It starts out like any one of a number of anti-aging treatments: rub some goo on your face, wait for it to dry. But this isn’t a skin cream or wrinkle serum, it’s an invisible polymer “second skin” that dries to tighten wrinkles and reduce skin sagging.
“You put it on as an ointment, and it becomes a patch,” said Robert Langer, professor at the Massachusetts Institute of Technology and a founder of Olivo Laboratories, the company developing the fake skin. Researchers detailed the technology in a new paper published Monday.
Put on as a daily mask, the skin becomes a kind of temporary cosmetic intervention. Further out, its developers hope the fake skin could be loaded with medications that would be absorbed through a person’s real skin.
To put on the skin, you apply two gels. The first is clear; the second, cloudy. As the gels dry, they harden into a flexible film that sticks onto your real skin not unlike the clear part of a temporary tattoo. After a few hours, it’s difficult to see the boundary between the two — the silicon-based material is specially designed with a matte finish so that it doesn’t draw attention. This stands in contrast to conventional patches, which may be transparent but are still visible.
As the gels dry to form the artificial skin, it pulls on and changes the shape of the real skin, and, with the proper application, could hide wrinkles or other properties associated with aging skin. In the paper, the authors demonstrated that the artificial skin was effective at removing bags and smoothing wrinkles under the eyes.
“Nobody dies of under-eye bags,” acknowledged Dr. Barbara Gilchrest, a dermatologist at Harvard Medical School and author of the paper, published in Nature Materials. But they do have social consequences for people. “It makes them look old. It makes them look tired. It makes them look sad. In our society, it’s considered very unattractive, and it’s a marker of aging.”
For medical use, Langer said that the artificial skin has many advantages over products currently on the market.
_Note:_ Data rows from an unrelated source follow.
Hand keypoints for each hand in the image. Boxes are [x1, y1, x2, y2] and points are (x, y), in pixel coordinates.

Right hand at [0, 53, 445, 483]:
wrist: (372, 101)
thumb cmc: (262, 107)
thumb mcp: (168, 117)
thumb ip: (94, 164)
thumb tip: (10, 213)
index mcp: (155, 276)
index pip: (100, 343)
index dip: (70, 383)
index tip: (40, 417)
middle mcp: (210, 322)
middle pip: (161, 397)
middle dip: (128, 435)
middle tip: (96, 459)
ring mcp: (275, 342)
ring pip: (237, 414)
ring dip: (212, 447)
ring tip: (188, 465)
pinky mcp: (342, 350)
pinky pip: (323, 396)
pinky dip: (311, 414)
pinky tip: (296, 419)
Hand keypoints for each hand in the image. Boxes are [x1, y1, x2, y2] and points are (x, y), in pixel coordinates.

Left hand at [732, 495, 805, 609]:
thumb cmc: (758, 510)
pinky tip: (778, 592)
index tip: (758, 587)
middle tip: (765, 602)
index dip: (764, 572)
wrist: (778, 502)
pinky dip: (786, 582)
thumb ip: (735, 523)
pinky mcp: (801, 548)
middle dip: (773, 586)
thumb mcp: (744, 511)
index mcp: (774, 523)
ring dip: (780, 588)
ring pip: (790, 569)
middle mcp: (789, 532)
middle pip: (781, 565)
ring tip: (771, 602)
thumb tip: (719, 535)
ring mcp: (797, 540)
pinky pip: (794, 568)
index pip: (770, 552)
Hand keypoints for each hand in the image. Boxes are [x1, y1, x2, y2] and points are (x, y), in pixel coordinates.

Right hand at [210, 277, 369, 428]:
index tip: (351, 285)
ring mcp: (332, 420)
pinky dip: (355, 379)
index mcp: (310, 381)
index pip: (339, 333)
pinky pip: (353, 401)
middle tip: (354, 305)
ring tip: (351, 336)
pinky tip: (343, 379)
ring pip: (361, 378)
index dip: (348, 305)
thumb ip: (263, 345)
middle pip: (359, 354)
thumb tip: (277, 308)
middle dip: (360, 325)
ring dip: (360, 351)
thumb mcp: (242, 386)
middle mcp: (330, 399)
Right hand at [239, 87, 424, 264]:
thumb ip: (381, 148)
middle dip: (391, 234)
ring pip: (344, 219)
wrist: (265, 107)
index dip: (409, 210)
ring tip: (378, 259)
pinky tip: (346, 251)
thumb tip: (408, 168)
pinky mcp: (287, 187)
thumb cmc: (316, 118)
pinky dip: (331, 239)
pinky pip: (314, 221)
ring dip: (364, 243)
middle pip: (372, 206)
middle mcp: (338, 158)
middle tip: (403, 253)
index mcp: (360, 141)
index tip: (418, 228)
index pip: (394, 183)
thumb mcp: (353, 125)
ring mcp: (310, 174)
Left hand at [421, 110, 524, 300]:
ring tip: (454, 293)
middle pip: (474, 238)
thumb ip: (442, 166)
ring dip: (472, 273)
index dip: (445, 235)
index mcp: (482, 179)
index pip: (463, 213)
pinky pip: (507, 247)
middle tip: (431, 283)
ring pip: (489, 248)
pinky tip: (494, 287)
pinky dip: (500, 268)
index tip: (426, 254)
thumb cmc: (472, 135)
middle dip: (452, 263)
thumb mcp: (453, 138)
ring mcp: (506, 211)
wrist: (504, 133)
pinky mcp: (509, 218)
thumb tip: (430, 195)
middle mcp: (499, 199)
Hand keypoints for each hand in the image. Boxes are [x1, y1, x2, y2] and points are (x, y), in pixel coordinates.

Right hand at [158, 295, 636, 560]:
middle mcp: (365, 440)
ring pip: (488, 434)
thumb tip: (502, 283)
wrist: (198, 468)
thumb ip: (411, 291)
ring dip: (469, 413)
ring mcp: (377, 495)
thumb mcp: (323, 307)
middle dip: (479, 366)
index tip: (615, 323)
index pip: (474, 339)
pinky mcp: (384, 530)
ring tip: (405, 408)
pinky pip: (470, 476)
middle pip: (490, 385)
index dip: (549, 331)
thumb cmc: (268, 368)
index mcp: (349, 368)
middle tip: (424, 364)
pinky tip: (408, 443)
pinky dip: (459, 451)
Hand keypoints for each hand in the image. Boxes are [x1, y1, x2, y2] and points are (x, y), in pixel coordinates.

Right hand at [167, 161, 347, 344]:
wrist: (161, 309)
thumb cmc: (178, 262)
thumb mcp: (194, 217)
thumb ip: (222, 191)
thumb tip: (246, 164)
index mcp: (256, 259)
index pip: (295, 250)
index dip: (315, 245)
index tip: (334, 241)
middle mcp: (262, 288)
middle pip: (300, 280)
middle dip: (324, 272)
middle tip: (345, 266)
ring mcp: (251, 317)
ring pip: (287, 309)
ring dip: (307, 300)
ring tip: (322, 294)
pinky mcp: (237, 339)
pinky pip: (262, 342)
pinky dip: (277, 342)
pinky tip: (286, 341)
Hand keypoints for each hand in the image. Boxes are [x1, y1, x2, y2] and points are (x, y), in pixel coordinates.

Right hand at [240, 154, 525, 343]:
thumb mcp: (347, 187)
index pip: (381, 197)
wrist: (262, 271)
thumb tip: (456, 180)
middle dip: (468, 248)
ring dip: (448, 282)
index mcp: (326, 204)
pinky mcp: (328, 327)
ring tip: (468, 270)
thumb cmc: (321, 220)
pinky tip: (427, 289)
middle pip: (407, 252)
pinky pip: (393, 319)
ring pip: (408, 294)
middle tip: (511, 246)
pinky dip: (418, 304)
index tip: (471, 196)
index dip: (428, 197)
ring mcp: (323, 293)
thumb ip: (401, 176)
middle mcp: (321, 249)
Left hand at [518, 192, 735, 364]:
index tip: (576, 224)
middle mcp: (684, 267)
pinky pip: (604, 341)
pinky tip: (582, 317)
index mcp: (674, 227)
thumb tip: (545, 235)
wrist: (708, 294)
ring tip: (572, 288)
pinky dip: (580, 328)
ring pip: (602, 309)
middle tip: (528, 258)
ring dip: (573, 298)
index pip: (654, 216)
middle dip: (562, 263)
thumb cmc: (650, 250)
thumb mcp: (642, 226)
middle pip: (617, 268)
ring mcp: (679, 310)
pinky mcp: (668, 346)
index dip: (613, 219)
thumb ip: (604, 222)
You can change the properties of the film — for example, its thickness, breathability, or elasticity — depending on the desired effect. You can also spread it over as large or small an area as you want. Currently, people who wear medicinal patches — like NicoDerm— are limited by commercially available sizes.
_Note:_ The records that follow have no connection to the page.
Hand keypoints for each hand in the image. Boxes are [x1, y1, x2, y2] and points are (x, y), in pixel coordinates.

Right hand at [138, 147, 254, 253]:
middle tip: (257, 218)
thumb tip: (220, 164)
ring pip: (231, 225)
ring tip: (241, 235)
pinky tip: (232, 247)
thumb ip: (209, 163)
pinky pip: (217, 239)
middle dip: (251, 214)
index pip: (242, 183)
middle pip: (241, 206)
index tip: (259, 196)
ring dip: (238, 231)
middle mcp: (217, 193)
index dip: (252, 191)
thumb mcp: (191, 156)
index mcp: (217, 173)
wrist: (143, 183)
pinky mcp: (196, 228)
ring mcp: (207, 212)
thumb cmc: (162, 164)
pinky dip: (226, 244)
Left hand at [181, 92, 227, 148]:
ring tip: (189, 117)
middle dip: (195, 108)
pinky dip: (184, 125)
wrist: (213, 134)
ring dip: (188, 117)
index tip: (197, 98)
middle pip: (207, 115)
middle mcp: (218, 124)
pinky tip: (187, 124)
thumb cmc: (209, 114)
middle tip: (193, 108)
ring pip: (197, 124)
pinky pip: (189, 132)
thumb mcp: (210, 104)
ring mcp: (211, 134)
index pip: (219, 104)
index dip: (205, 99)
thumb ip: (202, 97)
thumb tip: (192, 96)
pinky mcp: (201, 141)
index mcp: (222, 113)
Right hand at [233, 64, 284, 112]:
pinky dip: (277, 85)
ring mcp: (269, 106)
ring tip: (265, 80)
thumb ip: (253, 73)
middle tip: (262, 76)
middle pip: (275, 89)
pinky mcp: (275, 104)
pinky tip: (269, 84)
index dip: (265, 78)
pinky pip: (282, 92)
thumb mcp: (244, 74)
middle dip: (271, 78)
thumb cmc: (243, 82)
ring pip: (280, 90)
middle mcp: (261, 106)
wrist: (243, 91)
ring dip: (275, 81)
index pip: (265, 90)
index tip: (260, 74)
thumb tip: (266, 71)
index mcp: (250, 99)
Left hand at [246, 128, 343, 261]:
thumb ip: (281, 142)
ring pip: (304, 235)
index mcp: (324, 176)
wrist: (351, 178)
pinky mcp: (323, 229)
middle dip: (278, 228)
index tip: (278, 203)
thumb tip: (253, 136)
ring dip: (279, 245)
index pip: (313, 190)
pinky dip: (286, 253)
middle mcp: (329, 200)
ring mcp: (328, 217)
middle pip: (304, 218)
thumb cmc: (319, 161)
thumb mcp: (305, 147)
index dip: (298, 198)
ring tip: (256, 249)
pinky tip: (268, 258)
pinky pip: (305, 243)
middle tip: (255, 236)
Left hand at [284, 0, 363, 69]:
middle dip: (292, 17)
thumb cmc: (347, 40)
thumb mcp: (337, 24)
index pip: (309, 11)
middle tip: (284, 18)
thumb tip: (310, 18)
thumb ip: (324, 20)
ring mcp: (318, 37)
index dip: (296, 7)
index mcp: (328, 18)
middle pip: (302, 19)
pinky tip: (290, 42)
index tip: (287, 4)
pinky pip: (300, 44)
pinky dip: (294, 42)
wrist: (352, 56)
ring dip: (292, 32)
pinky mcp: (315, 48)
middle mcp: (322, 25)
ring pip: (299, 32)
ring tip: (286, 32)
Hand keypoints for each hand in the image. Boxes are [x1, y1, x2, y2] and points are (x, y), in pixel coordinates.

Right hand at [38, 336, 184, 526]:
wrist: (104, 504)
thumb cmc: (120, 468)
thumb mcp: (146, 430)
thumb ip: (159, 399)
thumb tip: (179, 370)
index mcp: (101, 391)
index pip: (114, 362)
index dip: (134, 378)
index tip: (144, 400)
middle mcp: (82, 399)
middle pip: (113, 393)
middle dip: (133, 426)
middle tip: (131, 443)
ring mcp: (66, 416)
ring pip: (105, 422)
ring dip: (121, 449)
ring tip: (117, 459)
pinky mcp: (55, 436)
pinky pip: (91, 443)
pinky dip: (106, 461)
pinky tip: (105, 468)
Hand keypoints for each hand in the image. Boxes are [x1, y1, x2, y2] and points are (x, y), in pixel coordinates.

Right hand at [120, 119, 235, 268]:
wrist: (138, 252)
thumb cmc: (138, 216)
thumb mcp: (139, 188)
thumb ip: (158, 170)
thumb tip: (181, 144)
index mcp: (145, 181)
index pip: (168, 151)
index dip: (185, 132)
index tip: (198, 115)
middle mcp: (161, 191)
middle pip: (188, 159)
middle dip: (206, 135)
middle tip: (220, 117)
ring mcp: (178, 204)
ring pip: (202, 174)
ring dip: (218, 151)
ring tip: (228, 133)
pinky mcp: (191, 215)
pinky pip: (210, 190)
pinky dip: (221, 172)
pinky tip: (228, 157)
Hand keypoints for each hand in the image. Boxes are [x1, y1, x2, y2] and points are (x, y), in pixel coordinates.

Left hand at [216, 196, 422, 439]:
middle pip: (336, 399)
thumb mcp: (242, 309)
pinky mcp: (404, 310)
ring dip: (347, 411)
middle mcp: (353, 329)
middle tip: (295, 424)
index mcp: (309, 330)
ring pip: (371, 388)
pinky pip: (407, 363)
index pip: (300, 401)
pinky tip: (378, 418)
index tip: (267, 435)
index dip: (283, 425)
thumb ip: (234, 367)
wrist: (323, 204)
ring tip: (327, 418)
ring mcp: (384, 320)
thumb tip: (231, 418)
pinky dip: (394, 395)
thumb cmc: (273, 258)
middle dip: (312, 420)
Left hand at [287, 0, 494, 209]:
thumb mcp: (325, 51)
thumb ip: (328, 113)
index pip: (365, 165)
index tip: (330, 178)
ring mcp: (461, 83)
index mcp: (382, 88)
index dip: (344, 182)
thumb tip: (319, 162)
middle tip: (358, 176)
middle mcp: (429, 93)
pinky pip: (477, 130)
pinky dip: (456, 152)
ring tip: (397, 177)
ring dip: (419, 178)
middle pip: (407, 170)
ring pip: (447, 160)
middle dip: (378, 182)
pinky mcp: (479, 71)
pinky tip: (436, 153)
For some conditions, like eczema and psoriasis, the area needing treatment may span much of the body, in which case an easily applied, drug-laden artificial skin could be a much better treatment option than a current approach, of slathering on a cream and wrapping the body in a kind of plastic wrap, Gilchrest said.
Samir Mitragotri, who studies drug delivery through the skin in his lab at the University of California, Santa Barbara, said he hadn’t before seen any material so transparent and so effective at changing the mechanical properties of the skin. Mitragotri, who was not involved in the study, called the approach “radical and revolutionary.”
The fake skin is in human trials, with a couple hundred individuals already tested. The company is working on developing the skin as a platform, after which they could decide to customize it by adding drugs.
Amir Nashat, acting chief executive officer of Olivo and managing partner at venture capital firm Polaris Partners, said the company is spending the majority of its time focusing on the medical application of the second skin. On a further horizon, the paper noted, those might include “durable ultraviolet protection” or using the skin to conceal disfiguring birthmarks.
But at present, the main thrust of the research they’ve published is cosmetic. It’s part of an over $60 billion cosmetics industry, which taps into an age-old desire for humans to retain their youthfulness.
But focusing our attention on making us look younger doesn’t properly address the underlying discomfort we have with being old, argues Cara Kiernan Fallon, a history of science PhD candidate at Harvard studying attitudes toward aging.
The proportion of Americans who are over 65 is at an all-time high, “and yet this had not led to widespread acceptance of physical changes, but instead a massive market for all kinds of procedures and products to remain young,” she said.
“How can we age if, in essence, the only way to do it well is to not age at all?”